I appreciated you commentary. The only situation where the 18 million ounces of gold hedge of Barrick could become dangerous is in a rapid adjustment of the market price of gold. Or put another way in a rapid decline in the value of the US dollar. Most observers would say that the dollar has been and is roughly thirty percent overvalued for most of the last six years. Let's leave the accuracy of that projection aside.

The fact is that the tremendous flow of foreign capital into the US under the US strong dollar policy (1995-present)has brought interest rates on US Treasury instruments lower then they would have otherwise been by insisting that the importers to the US market not repatriate their export earnings by converting their US dollars earned back into their own currency. Rather it was required if they wanted to maintain access to the US market for their goods that they reinvest the US dollar earnings in the US. In practice most of this flowed into the US Treasury markets(currently 39% foreign owned)and lowered US interest rates which in turn gave another boost to the stock markets and caused considerable additional strength in the economy of the US, through lower mortgage rates allowing refinancing, increased economic activity in general. This is the reason that the Clinton/Rubin years saw such full employment, low reported inflation(because of all the import pressures holding prices down either directly or through competition with domestically produced goods)and booming stock and bond markets. T

he problem is that the tide is turning and the US dollar is not sustainable at this level if the US intends to maintain any manufacturing base at all. The recent trade restrictions and tariffs placed on all foreign imported steel shows the strains of this situation.

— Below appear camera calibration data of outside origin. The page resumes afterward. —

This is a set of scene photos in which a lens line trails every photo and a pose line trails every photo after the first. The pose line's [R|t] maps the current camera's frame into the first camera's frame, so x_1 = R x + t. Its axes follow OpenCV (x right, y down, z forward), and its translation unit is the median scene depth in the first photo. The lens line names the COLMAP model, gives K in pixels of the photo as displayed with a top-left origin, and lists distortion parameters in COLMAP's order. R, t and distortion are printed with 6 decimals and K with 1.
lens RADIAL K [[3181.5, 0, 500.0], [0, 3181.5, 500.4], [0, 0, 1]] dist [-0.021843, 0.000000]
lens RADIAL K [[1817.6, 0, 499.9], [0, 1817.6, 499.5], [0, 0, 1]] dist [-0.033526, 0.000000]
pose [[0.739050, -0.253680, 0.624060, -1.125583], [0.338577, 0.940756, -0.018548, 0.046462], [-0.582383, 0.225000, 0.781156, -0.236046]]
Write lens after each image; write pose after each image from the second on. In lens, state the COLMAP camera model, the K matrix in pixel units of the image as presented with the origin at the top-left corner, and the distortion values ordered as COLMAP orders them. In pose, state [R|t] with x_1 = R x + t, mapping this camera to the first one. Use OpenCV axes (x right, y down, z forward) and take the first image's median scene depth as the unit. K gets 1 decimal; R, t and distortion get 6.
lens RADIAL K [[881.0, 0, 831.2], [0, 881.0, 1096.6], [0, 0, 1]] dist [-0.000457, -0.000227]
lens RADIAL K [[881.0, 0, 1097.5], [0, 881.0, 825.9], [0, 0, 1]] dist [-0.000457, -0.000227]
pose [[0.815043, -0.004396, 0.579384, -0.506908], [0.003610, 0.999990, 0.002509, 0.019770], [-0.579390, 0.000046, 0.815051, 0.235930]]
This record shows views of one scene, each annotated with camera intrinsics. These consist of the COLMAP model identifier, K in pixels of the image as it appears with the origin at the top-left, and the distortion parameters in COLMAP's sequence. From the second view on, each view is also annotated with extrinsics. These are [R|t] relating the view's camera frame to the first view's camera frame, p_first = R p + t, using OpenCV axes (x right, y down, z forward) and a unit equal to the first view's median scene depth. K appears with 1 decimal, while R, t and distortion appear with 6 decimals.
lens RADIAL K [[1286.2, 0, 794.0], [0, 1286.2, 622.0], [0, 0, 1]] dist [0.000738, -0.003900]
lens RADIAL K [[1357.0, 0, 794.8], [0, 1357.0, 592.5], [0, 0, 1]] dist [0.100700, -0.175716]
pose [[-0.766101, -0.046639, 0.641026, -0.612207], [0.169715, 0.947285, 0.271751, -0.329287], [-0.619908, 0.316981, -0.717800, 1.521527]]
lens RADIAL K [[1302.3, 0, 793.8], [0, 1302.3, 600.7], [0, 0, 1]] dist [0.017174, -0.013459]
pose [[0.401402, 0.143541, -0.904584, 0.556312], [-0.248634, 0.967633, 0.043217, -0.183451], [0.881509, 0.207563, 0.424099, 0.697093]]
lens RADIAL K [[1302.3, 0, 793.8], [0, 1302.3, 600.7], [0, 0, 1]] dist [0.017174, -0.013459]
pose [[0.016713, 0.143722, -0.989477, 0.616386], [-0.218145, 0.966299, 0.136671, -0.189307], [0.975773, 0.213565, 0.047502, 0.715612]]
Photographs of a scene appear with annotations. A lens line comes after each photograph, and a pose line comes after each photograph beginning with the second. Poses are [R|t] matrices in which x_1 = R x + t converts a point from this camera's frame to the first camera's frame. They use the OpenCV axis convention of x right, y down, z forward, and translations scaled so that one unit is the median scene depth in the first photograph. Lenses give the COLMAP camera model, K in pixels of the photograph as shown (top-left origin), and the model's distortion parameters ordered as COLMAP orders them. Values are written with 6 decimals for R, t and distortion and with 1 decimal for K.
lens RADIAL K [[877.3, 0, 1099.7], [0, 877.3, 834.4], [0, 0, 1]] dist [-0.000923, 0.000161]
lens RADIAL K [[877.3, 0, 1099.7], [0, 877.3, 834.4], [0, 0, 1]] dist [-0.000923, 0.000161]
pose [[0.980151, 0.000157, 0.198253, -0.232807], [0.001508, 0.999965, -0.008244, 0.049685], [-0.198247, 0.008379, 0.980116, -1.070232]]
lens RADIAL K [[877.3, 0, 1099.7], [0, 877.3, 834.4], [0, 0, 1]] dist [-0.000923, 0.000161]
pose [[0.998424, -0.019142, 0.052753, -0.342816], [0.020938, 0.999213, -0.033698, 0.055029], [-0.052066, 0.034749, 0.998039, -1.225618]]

Faced with a potential fall in the US dollar many of the foreign investors will now strive to keep their gains from its six year appreciation and begin to repatriate their currencies. Not just those US dollars from this years $438 billion dollar trade deficit but all of the money from all of the trade deficits over the last five to six years.

In this enviroment you have a large short position in many of the hedged miners and the bullion banks that have been aggressivley playing the "gold carry trade" and are effectively short well over a ten thousand tonnes of gold that they have borrowed at the gold lease rate and sold into the spot market and then speculated in the bond market with using leverage. This game is now over. The question remains are the hedgers smart enough to forsee all of these forces that are roiling the economic horizon or like the management of Enron are they about to be shown as having feet of clay. It ain't easy predicting the outcome of these bets when so many of the variables can change so quickly.

THe six fold increase in the Japanese publics purchases of gold bullion February 2002 versus February 2001 is a good example of the unpredictable surges in demand for gold that are possible when you have bank depositors in Argentina and Japan feeling the same panic about their paper currency denominated savings accounts.